Records shown:
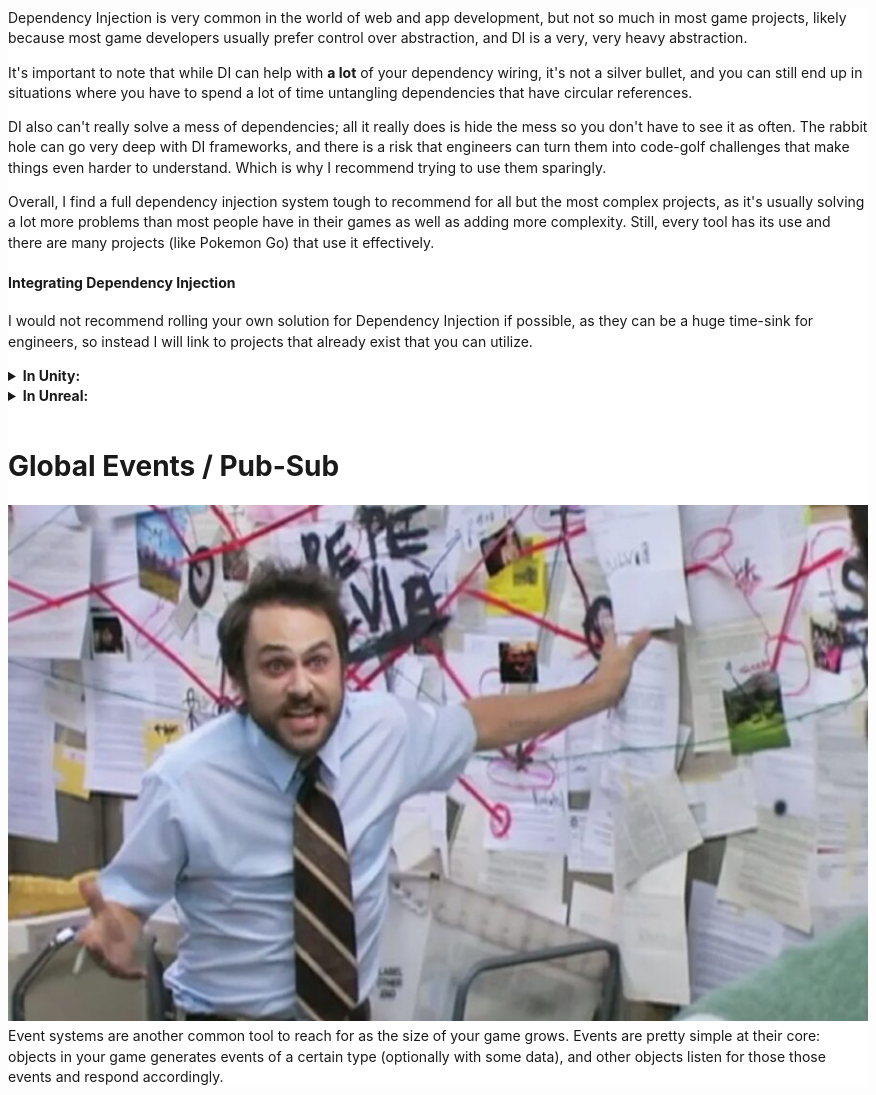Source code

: Dependency Injection is very common in the world of web and app development, but not so much in most game projects, likely because most game developers usually prefer control over abstraction, and DI is a very, very heavy abstraction.

It's important to note that while DI can help with **a lot** of your dependency wiring, it's not a silver bullet, and you can still end up in situations where you have to spend a lot of time untangling dependencies that have circular references.

DI also can't really solve a mess of dependencies; all it really does is hide the mess so you don't have to see it as often. The rabbit hole can go very deep with DI frameworks, and there is a risk that engineers can turn them into code-golf challenges that make things even harder to understand. Which is why I recommend trying to use them sparingly.

Overall, I find a full dependency injection system tough to recommend for all but the most complex projects, as it's usually solving a lot more problems than most people have in their games as well as adding more complexity. Still, every tool has its use and there are many projects (like Pokemon Go) that use it effectively.

#### Integrating Dependency Injection
I would not recommend rolling your own solution for Dependency Injection if possible, as they can be a huge time-sink for engineers, so instead I will link to projects that already exist that you can utilize.

<details markdown="1" id="di-unity"><summary><b>In Unity:</b></summary></details>

<details markdown="1" id="di-unreal"><summary><b>In Unreal:</b></summary></details>

# Global Events / Pub-Sub
![Pepe Silvia](/assets/images/charlie-board.jpg)
Event systems are another common tool to reach for as the size of your game grows. Events are pretty simple at their core: objects in your game generates events of a certain type (optionally with some data), and other objects listen for those those events and respond accordingly.
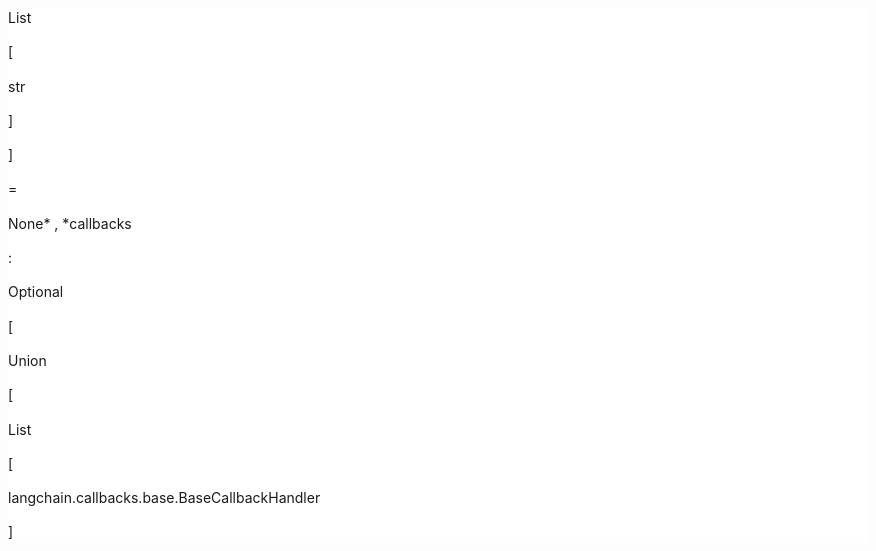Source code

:  List
 


 [
 


 str
 


 ]
 



 ]
 






 =
 





 None*
 ,
 *callbacks
 



 :
 





 Optional
 


 [
 


 Union
 


 [
 


 List
 


 [
 


 langchain.callbacks.base.BaseCallbackHandler
 


 ]
 

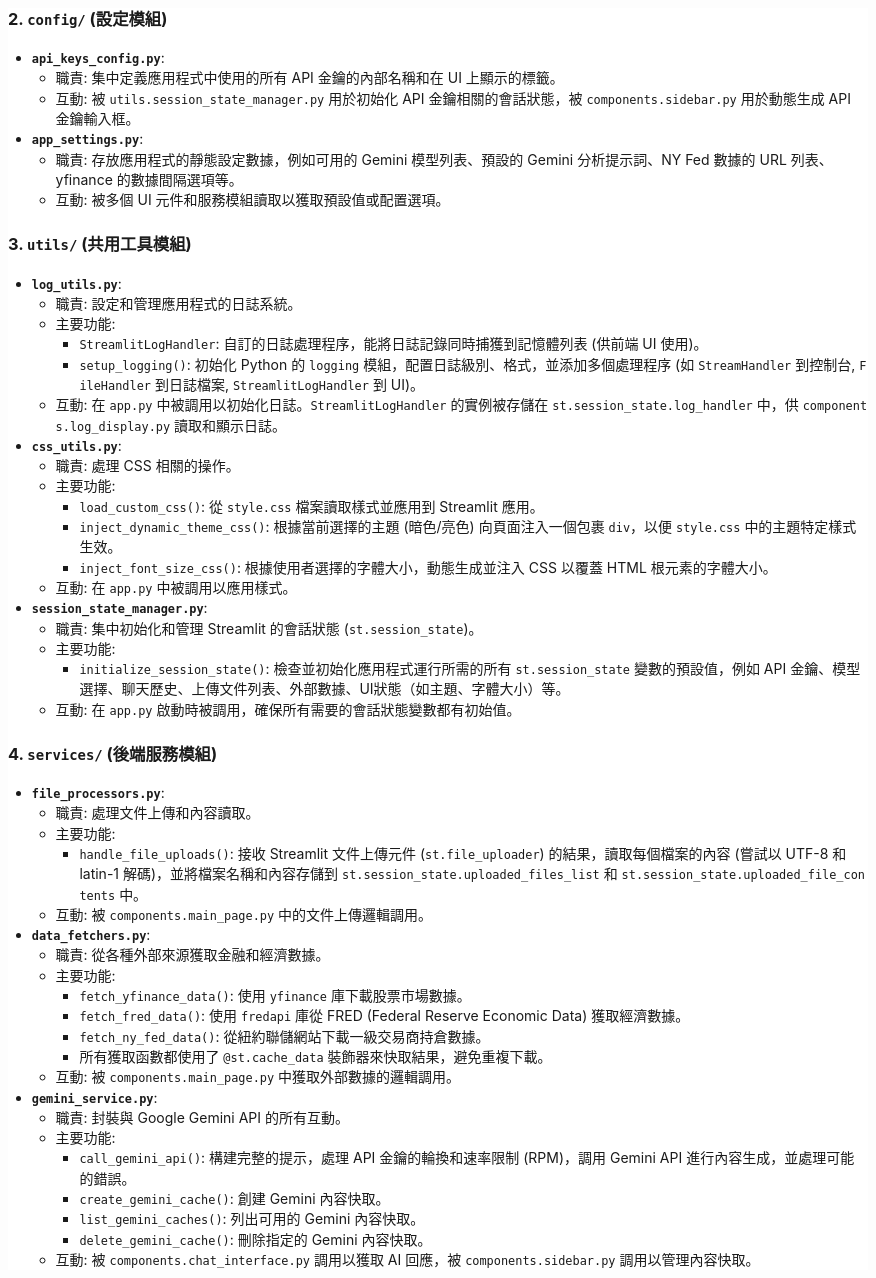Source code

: ### 2. `config/` (設定模組)

*   **`api_keys_config.py`**:
    *   職責: 集中定義應用程式中使用的所有 API 金鑰的內部名稱和在 UI 上顯示的標籤。
    *   互動: 被 `utils.session_state_manager.py` 用於初始化 API 金鑰相關的會話狀態，被 `components.sidebar.py` 用於動態生成 API 金鑰輸入框。
*   **`app_settings.py`**:
    *   職責: 存放應用程式的靜態設定數據，例如可用的 Gemini 模型列表、預設的 Gemini 分析提示詞、NY Fed 數據的 URL 列表、yfinance 的數據間隔選項等。
    *   互動: 被多個 UI 元件和服務模組讀取以獲取預設值或配置選項。

### 3. `utils/` (共用工具模組)

*   **`log_utils.py`**:
    *   職責: 設定和管理應用程式的日誌系統。
    *   主要功能:
        *   `StreamlitLogHandler`: 自訂的日誌處理程序，能將日誌記錄同時捕獲到記憶體列表 (供前端 UI 使用)。
        *   `setup_logging()`: 初始化 Python 的 `logging` 模組，配置日誌級別、格式，並添加多個處理程序 (如 `StreamHandler` 到控制台, `FileHandler` 到日誌檔案, `StreamlitLogHandler` 到 UI)。
    *   互動: 在 `app.py` 中被調用以初始化日誌。`StreamlitLogHandler` 的實例被存儲在 `st.session_state.log_handler` 中，供 `components.log_display.py` 讀取和顯示日誌。
*   **`css_utils.py`**:
    *   職責: 處理 CSS 相關的操作。
    *   主要功能:
        *   `load_custom_css()`: 從 `style.css` 檔案讀取樣式並應用到 Streamlit 應用。
        *   `inject_dynamic_theme_css()`: 根據當前選擇的主題 (暗色/亮色) 向頁面注入一個包裹 `div`，以便 `style.css` 中的主題特定樣式生效。
        *   `inject_font_size_css()`: 根據使用者選擇的字體大小，動態生成並注入 CSS 以覆蓋 HTML 根元素的字體大小。
    *   互動: 在 `app.py` 中被調用以應用樣式。
*   **`session_state_manager.py`**:
    *   職責: 集中初始化和管理 Streamlit 的會話狀態 (`st.session_state`)。
    *   主要功能:
        *   `initialize_session_state()`: 檢查並初始化應用程式運行所需的所有 `st.session_state` 變數的預設值，例如 API 金鑰、模型選擇、聊天歷史、上傳文件列表、外部數據、UI狀態（如主題、字體大小）等。
    *   互動: 在 `app.py` 啟動時被調用，確保所有需要的會話狀態變數都有初始值。

### 4. `services/` (後端服務模組)

*   **`file_processors.py`**:
    *   職責: 處理文件上傳和內容讀取。
    *   主要功能:
        *   `handle_file_uploads()`: 接收 Streamlit 文件上傳元件 (`st.file_uploader`) 的結果，讀取每個檔案的內容 (嘗試以 UTF-8 和 latin-1 解碼)，並將檔案名稱和內容存儲到 `st.session_state.uploaded_files_list` 和 `st.session_state.uploaded_file_contents` 中。
    *   互動: 被 `components.main_page.py` 中的文件上傳邏輯調用。
*   **`data_fetchers.py`**:
    *   職責: 從各種外部來源獲取金融和經濟數據。
    *   主要功能:
        *   `fetch_yfinance_data()`: 使用 `yfinance` 庫下載股票市場數據。
        *   `fetch_fred_data()`: 使用 `fredapi` 庫從 FRED (Federal Reserve Economic Data) 獲取經濟數據。
        *   `fetch_ny_fed_data()`: 從紐約聯儲網站下載一級交易商持倉數據。
        *   所有獲取函數都使用了 `@st.cache_data` 裝飾器來快取結果，避免重複下載。
    *   互動: 被 `components.main_page.py` 中獲取外部數據的邏輯調用。
*   **`gemini_service.py`**:
    *   職責: 封裝與 Google Gemini API 的所有互動。
    *   主要功能:
        *   `call_gemini_api()`: 構建完整的提示，處理 API 金鑰的輪換和速率限制 (RPM)，調用 Gemini API 進行內容生成，並處理可能的錯誤。
        *   `create_gemini_cache()`: 創建 Gemini 內容快取。
        *   `list_gemini_caches()`: 列出可用的 Gemini 內容快取。
        *   `delete_gemini_cache()`: 刪除指定的 Gemini 內容快取。
    *   互動: 被 `components.chat_interface.py` 調用以獲取 AI 回應，被 `components.sidebar.py` 調用以管理內容快取。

Assigned task:
Look for the word "with" in every line of the records. State how many lines contain it, and write only the number.

Your solution:
3